Das neue Verfahren mit dem Kürzel MOSAM wird erstmalig auf einem
ehemaligen Industriestandort getestet. Im Rahmen des Verfahrens werde
Dampf erzeugt, der auf einer Fläche von 400 Quadratmetern bis zu 12 m
tief in den Boden vordringen."Die nur gering und sehr langsam löslichen
Schadstoffe werden durch das Erhitzen mit Dampf schneller aus dem
Untergrund gelöst ", erläutert der Abteilungsleiter
Grundwassersanierung das Verfahren. Anschließend werde die Luft über
dem Boden abgesaugt und durch einen Katalysator geleitet. Im Vergleich
zu anderen Verfahren könnten die Schadstoffe so viel schneller
beseitigt werden. Statt mehrer Jahre würde es nur noch wenige Wochen
dauern, um eine derartige Fläche zu reinigen. Auch die Universitäten
Kiel und Stuttgart sind an dem Projekt beteiligt.
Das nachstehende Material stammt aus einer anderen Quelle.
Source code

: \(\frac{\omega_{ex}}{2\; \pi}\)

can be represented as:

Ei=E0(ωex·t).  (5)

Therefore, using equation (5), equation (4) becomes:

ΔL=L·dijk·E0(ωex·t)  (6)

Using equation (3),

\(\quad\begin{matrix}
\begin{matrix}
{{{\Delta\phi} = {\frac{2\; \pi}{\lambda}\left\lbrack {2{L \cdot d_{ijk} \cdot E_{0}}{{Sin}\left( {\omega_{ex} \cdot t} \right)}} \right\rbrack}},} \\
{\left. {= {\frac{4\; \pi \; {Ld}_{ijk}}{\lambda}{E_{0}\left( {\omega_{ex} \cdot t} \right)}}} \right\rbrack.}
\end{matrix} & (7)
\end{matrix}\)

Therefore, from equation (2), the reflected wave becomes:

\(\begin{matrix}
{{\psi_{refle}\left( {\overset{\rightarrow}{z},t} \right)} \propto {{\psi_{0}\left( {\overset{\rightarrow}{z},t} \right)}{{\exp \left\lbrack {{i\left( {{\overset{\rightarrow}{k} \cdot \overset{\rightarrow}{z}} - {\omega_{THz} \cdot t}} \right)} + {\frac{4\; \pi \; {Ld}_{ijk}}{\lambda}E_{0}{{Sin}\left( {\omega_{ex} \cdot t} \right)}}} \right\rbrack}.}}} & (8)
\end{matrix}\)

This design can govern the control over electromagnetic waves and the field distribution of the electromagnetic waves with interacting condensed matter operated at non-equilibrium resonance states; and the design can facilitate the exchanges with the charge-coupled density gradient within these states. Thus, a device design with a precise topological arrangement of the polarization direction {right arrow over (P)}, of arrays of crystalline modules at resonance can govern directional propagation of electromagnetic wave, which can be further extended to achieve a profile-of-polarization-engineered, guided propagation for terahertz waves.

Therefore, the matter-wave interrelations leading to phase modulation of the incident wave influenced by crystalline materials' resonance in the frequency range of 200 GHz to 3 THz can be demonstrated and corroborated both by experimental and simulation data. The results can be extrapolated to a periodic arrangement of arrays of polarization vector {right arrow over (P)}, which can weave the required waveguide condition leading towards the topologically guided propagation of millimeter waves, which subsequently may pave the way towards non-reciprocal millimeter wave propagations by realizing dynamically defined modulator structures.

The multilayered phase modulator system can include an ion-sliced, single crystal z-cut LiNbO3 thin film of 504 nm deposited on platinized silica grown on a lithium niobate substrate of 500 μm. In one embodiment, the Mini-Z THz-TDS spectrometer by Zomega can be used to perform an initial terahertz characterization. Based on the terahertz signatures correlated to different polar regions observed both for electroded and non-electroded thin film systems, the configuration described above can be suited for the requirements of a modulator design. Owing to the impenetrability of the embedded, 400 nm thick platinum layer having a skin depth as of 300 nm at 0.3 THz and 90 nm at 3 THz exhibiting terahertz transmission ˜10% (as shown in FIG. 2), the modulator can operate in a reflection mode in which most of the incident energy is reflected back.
Die übergelagerte
Plattform des Projekts bildet das internationale Projekt Trans-IT. Das
" Transfer Projekt zur Verwertung von Technologie und Wissen aus
nationalen Verbundvorhaben zur Grundwasser- und Bodensanierung in
Deutschland und Italien " wurde 2005 von den Universitäten Kiel und Rom
ins Leben gerufen und wird vom Bundesforschungsministerium gefördert.